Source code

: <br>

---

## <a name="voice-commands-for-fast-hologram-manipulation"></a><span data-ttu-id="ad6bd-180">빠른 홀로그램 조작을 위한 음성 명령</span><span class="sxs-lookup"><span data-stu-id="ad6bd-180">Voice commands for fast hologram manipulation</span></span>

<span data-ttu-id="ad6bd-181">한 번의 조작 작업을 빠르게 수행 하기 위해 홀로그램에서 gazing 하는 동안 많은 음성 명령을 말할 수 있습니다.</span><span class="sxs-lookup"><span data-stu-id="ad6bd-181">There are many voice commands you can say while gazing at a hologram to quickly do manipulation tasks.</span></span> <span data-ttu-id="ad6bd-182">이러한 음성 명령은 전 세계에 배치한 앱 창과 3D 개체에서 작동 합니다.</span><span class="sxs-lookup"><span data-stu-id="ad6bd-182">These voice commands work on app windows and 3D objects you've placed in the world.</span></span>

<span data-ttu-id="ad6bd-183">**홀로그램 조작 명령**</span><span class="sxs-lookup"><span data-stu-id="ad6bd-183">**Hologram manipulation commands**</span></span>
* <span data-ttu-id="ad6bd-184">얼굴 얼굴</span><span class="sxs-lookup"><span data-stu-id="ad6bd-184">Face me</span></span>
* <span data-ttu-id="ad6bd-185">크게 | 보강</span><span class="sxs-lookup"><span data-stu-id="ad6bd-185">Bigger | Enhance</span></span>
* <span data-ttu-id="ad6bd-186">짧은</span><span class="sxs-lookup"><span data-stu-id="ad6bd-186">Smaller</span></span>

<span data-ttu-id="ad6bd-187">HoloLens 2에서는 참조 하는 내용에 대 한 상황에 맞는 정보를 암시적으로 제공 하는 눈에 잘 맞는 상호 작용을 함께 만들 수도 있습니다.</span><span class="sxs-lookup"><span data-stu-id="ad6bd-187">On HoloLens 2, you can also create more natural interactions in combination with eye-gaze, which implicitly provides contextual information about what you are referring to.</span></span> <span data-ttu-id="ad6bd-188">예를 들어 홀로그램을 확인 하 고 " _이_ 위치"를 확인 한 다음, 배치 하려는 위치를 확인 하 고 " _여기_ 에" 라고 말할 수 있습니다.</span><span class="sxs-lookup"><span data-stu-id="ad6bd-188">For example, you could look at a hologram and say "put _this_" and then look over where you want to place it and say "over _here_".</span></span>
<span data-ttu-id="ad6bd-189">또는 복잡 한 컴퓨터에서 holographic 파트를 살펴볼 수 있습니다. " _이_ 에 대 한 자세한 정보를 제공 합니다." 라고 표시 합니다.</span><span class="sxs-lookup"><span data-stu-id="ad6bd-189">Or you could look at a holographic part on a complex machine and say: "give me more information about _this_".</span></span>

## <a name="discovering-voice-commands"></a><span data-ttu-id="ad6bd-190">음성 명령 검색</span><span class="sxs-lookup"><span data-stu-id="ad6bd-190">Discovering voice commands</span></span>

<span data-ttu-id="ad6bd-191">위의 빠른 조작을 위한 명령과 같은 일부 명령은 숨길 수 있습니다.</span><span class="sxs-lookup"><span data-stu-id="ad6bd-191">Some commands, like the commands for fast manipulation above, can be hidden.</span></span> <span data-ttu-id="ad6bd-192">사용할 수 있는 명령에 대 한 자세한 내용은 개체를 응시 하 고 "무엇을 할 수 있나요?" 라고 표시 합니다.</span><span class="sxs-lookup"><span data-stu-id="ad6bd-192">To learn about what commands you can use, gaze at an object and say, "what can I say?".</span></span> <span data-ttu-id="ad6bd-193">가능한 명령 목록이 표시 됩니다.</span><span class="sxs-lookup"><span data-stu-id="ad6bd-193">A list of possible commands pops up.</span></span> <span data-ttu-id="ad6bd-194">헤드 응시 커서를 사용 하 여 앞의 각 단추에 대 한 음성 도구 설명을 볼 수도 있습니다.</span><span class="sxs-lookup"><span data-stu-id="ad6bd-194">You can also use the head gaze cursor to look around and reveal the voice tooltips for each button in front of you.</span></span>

******************************

* _YOUR OBJECTIVE_
List each line of the entries that holds the string "manipulation".

* _RESULT_
## <a name="voice-commands-for-fast-hologram-manipulation"></a><span data-ttu-id="ad6bd-180">빠른 홀로그램 조작을 위한 음성 명령</span><span class="sxs-lookup"><span data-stu-id="ad6bd-180">Voice commands for fast hologram manipulation</span></span>
<span data-ttu-id="ad6bd-181">한 번의 조작 작업을 빠르게 수행 하기 위해 홀로그램에서 gazing 하는 동안 많은 음성 명령을 말할 수 있습니다.</span><span class="sxs-lookup"><span data-stu-id="ad6bd-181">There are many voice commands you can say while gazing at a hologram to quickly do manipulation tasks.</span></span> <span data-ttu-id="ad6bd-182">이러한 음성 명령은 전 세계에 배치한 앱 창과 3D 개체에서 작동 합니다.</span><span class="sxs-lookup"><span data-stu-id="ad6bd-182">These voice commands work on app windows and 3D objects you've placed in the world.</span></span>
<span data-ttu-id="ad6bd-183">**홀로그램 조작 명령**</span><span class="sxs-lookup"><span data-stu-id="ad6bd-183">**Hologram manipulation commands**</span></span>
<span data-ttu-id="ad6bd-191">위의 빠른 조작을 위한 명령과 같은 일부 명령은 숨길 수 있습니다.</span><span class="sxs-lookup"><span data-stu-id="ad6bd-191">Some commands, like the commands for fast manipulation above, can be hidden.</span></span> <span data-ttu-id="ad6bd-192">사용할 수 있는 명령에 대 한 자세한 내용은 개체를 응시 하 고 "무엇을 할 수 있나요?" 라고 표시 합니다.</span><span class="sxs-lookup"><span data-stu-id="ad6bd-192">To learn about what commands you can use, gaze at an object and say, "what can I say?".</span></span> <span data-ttu-id="ad6bd-193">가능한 명령 목록이 표시 됩니다.</span><span class="sxs-lookup"><span data-stu-id="ad6bd-193">A list of possible commands pops up.</span></span> <span data-ttu-id="ad6bd-194">헤드 응시 커서를 사용 하 여 앞의 각 단추에 대 한 음성 도구 설명을 볼 수도 있습니다.</span><span class="sxs-lookup"><span data-stu-id="ad6bd-194">You can also use the head gaze cursor to look around and reveal the voice tooltips for each button in front of you.</span></span>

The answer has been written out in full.